___ Reading passage

One of my strange qualities is I have a wide range of friends-from horror geeks to gothic lolitas to bar hounds to serious professionals to performance artists to broken down alcoholic fighter pilots. My friends range a spectrum of ages, interests, social skills, and fetishes. The trouble is that I have several different crowds all of whom have a very unique perception of me. Oh sure, everyone's like that to some degree, but to give you an idea the extent of my social flexibility, when I was in grad school the following conversation was related to me.

Friend 1: You know what I like about Bunni? She's always so upbeat.

Friend 2: What you are, crazy? What I like about her is no matter what dark hostile thought you confess to her, she openly admits to thinking something worse.

Friend 1: What are you talking about? She's always sees the brighter side of things.

Friend 2: You're nuts.

Both friends came to me asking me which perception was "true." And my answer was both. And in the moment, they are. This is why I work better with people one on one or in much smaller groups. But you can see the trouble of having a large group of people all with different perceptions and expectations in one room. Or as the doberman realized last year "You have your coffee crowd and your drinking crowd and they don't meet." He didn't quite get the extent of these divisions-the coffee crowd, the drinking crowd, the horror movie crowd, the blog crowd, and the work crowd. And those are just the major groups.

So figuring out who to invite in terms of who will get along with who and not get into a knife fight over the chili marinated chevre or throw up on the cat is always a difficult call. Of course, this is the kind of difficult call I revel in after spending an entire weekend thigh high in mediocre papers. Actually I WISH most of these papers were mediocre. But if I have to make the choice between crushing young spirits with their failure to achieve academic distinction and crushing older spirits with their failure to achieve bunniliciousness-well I'm going for the later. And thus with much reflection and some consideration to what would make a good pay per view event, I have made a finalized guest list which includes something for everyone (well except the promise of some hot somethin' somethin' for me-and I believe that hot sex on your birthday is a right that SHOULD be a Constitutional right-so should you find a hot academic with lose morals toss him my way.)

And you will get Paris tales. Seriously. Soon.

______

Written task 1 – Print the post about the author's many circles of friends in full, word for word.

___ Materials provided

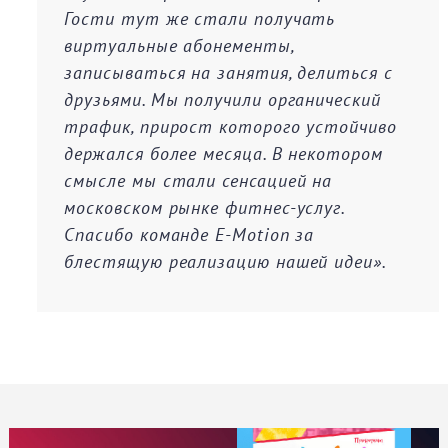
Гости тут же стали получать
виртуальные абонементы,
записываться на занятия, делиться с
друзьями. Мы получили органический
трафик, прирост которого устойчиво
держался более месяца. В некотором
смысле мы стали сенсацией на
московском рынке фитнес-услуг.
Спасибо команде E-Motion за
блестящую реализацию нашей идеи».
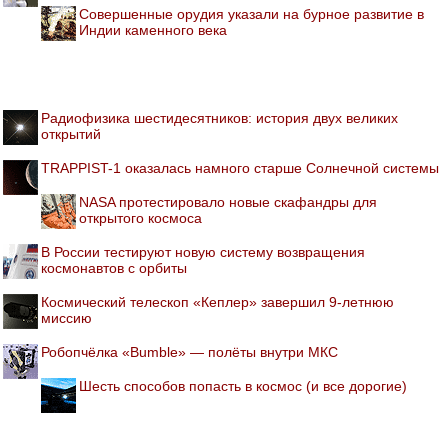
Совершенные орудия указали на бурное развитие в
Индии каменного века
Радиофизика шестидесятников: история двух великих
открытий
TRAPPIST-1 оказалась намного старше Солнечной системы
NASA протестировало новые скафандры для
открытого космоса
В России тестируют новую систему возвращения
космонавтов с орбиты
Космический телескоп «Кеплер» завершил 9-летнюю
миссию
Робопчёлка «Bumble» — полёты внутри МКС
Шесть способов попасть в космос (и все дорогие)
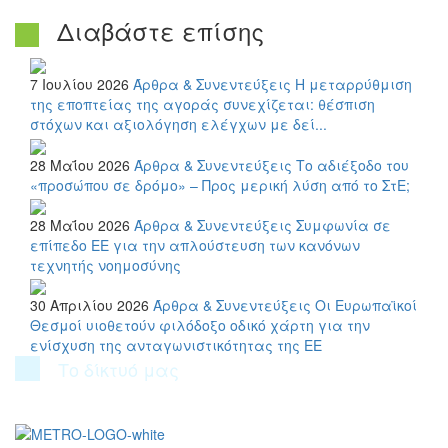
Διαβάστε επίσης
7 Ιουλίου 2026
Άρθρα & Συνεντεύξεις
Η μεταρρύθμιση
της εποπτείας της αγοράς συνεχίζεται: θέσπιση
στόχων και αξιολόγηση ελέγχων με δεί...
28 Μαΐου 2026
Άρθρα & Συνεντεύξεις
Το αδιέξοδο του
«προσώπου σε δρόμο» – Προς μερική λύση από το ΣτΕ;
28 Μαΐου 2026
Άρθρα & Συνεντεύξεις
Συμφωνία σε
επίπεδο ΕΕ για την απλούστευση των κανόνων
τεχνητής νοημοσύνης
30 Απριλίου 2026
Άρθρα & Συνεντεύξεις
Οι Ευρωπαϊκοί
Θεσμοί υιοθετούν φιλόδοξο οδικό χάρτη για την
ενίσχυση της ανταγωνιστικότητας της ΕΕ
Το δίκτυό μας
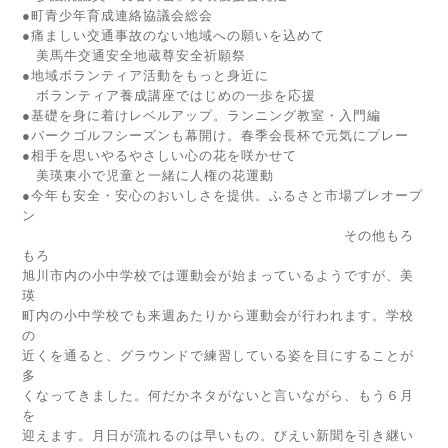
●町青少年育成連絡協議会総会
●痛ましい交通事故のない地域への願いを込めて
美馬牛交通安全地蔵尊安全祈願祭
●地域ボランティア活動をもっと身近に
ボランティア養成講座ではじめの一歩を応援
●基礎を身に着けレベルアップ。ランニング教室・入門編
●パークゴルフシーズンも幕開け。春季会長杯で元気にプレー
●相手を思いやるやさしい心の花を咲かせて
美瑛東小で児童と一緒に人権の花運動
●今年も安全・安心のおいしさを提供。ふるさと市場プレオープ
ン
その他もろ
もろ
旭川市内の小中学校では運動会が始まっているようですが、美
瑛
町内の小中学校でも来週あたりから運動会が行われます。学校
の
近くを通ると、グラウンドで練習している姿を目にすることが
多
くなってきました。何だかネタがないと言いながら、もう６月
を
迎えます。月日が流れるのは早いもの。びえい新聞を引き継い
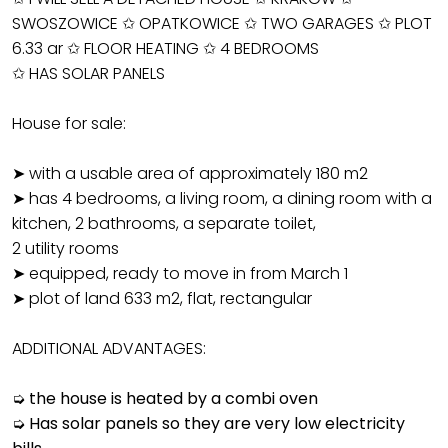
SWOSZOWICE ✩ OPATKOWICE ✩ TWO GARAGES ✩ PLOT
6.33 ar ✩ FLOOR HEATING ✩ 4 BEDROOMS
✩ HAS SOLAR PANELS
House for sale:
➤ with a usable area of approximately 180 m2
➤ has 4 bedrooms, a living room, a dining room with a
kitchen, 2 bathrooms, a separate toilet,
2 utility rooms
➤ equipped, ready to move in from March 1
➤ plot of land 633 m2, flat, rectangular
ADDITIONAL ADVANTAGES:
➭ the house is heated by a combi oven
➭ Has solar panels so they are very low electricity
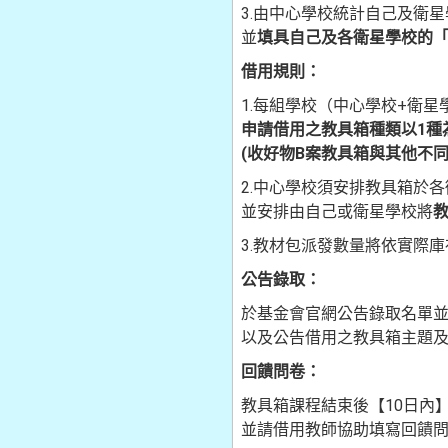
3.由中心學校統計自己及衛
並
填具自己及各衛星學校的
借用規則：
1.每組學校（中心學校+衛星
申請借用之教具箱種類以1種
(收好物B案教具箱與其他不同
2.中心學校須安排教具箱於
並安排由自己或衛星學校將
3.教材包派發數量將依實際
公告錄取：
於基金會官網公告錄取名單並以
以及公告借用之教具箱主題
回饋問卷：
教具箱課程結束後【10日內】
並請借用教師協助填寫回饋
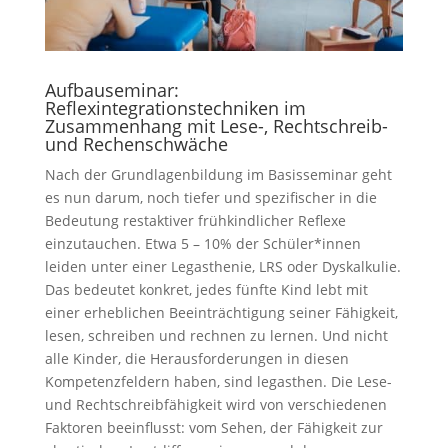
Aufbauseminar:
Reflexintegrationstechniken im
Zusammenhang mit Lese-, Rechtschreib-
und Rechenschwäche
Nach der Grundlagenbildung im Basisseminar geht
es nun darum, noch tiefer und spezifischer in die
Bedeutung restaktiver frühkindlicher Reflexe
einzutauchen. Etwa 5 – 10% der Schüler*innen
leiden unter einer Legasthenie, LRS oder Dyskalkulie.
Das bedeutet konkret, jedes fünfte Kind lebt mit
einer erheblichen Beeinträchtigung seiner Fähigkeit,
lesen, schreiben und rechnen zu lernen. Und nicht
alle Kinder, die Herausforderungen in diesen
Kompetenzfeldern haben, sind legasthen.
Die Lese-
und Rechtschreibfähigkeit wird von verschiedenen
Faktoren beeinflusst: vom Sehen, der Fähigkeit zur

______

Written task 2 – From the rows, take only the part that opens with the line containing "SWOSZOWICE ✩ OPATKOWICE ✩ TWO GARAGES ✩ PLOT" and closes with the line containing "from March 1". Give those lines again with "kitchen" replaced by "kitchenette" and nothing else changed.

Response box 1 –
One of my strange qualities is I have a wide range of friends-from horror geeks to gothic lolitas to bar hounds to serious professionals to performance artists to broken down alcoholic fighter pilots. My friends range a spectrum of ages, interests, social skills, and fetishes. The trouble is that I have several different crowds all of whom have a very unique perception of me. Oh sure, everyone's like that to some degree, but to give you an idea the extent of my social flexibility, when I was in grad school the following conversation was related to me.

Friend 1: You know what I like about Bunni? She's always so upbeat.

Friend 2: What you are, crazy? What I like about her is no matter what dark hostile thought you confess to her, she openly admits to thinking something worse.

Friend 1: What are you talking about? She's always sees the brighter side of things.

Friend 2: You're nuts.

Both friends came to me asking me which perception was "true." And my answer was both. And in the moment, they are. This is why I work better with people one on one or in much smaller groups. But you can see the trouble of having a large group of people all with different perceptions and expectations in one room. Or as the doberman realized last year "You have your coffee crowd and your drinking crowd and they don't meet." He didn't quite get the extent of these divisions-the coffee crowd, the drinking crowd, the horror movie crowd, the blog crowd, and the work crowd. And those are just the major groups.

So figuring out who to invite in terms of who will get along with who and not get into a knife fight over the chili marinated chevre or throw up on the cat is always a difficult call. Of course, this is the kind of difficult call I revel in after spending an entire weekend thigh high in mediocre papers. Actually I WISH most of these papers were mediocre. But if I have to make the choice between crushing young spirits with their failure to achieve academic distinction and crushing older spirits with their failure to achieve bunniliciousness-well I'm going for the later. And thus with much reflection and some consideration to what would make a good pay per view event, I have made a finalized guest list which includes something for everyone (well except the promise of some hot somethin' somethin' for me-and I believe that hot sex on your birthday is a right that SHOULD be a Constitutional right-so should you find a hot academic with lose morals toss him my way.)

And you will get Paris tales. Seriously. Soon.

Response box 2 –
SWOSZOWICE ✩ OPATKOWICE ✩ TWO GARAGES ✩ PLOT
6.33 ar ✩ FLOOR HEATING ✩ 4 BEDROOMS
✩ HAS SOLAR PANELS
House for sale:
➤ with a usable area of approximately 180 m2
➤ has 4 bedrooms, a living room, a dining room with a
kitchenette, 2 bathrooms, a separate toilet,
2 utility rooms
➤ equipped, ready to move in from March 1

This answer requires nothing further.